[INSTRUCTIONS TO FOLLOW]: Every record is to be printed exactly as written; pictures are to be omitted.

[RECORDS TO USE]:

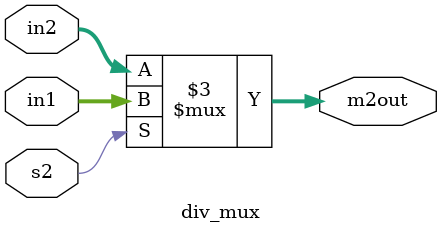
<source format=v>
`timescale 1ns / 1ps

module div_mux #(parameter Data_width = 4)(
input[Data_width-1:0] in1, in2, 
input s2,
output reg[Data_width-1:0] m2out);

always @ (in1, in2, s2)
begin
if (s2)  
    m2out = in1;
else
    m2out = in2;
end

endmodule 


</source>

[TASK OUTPUT]:
<source format=v>
`timescale 1ns / 1ps

module div_mux #(parameter Data_width = 4)(
input[Data_width-1:0] in1, in2, 
input s2,
output reg[Data_width-1:0] m2out);

always @ (in1, in2, s2)
begin
if (s2)  
    m2out = in1;
else
    m2out = in2;
end

endmodule 


</source>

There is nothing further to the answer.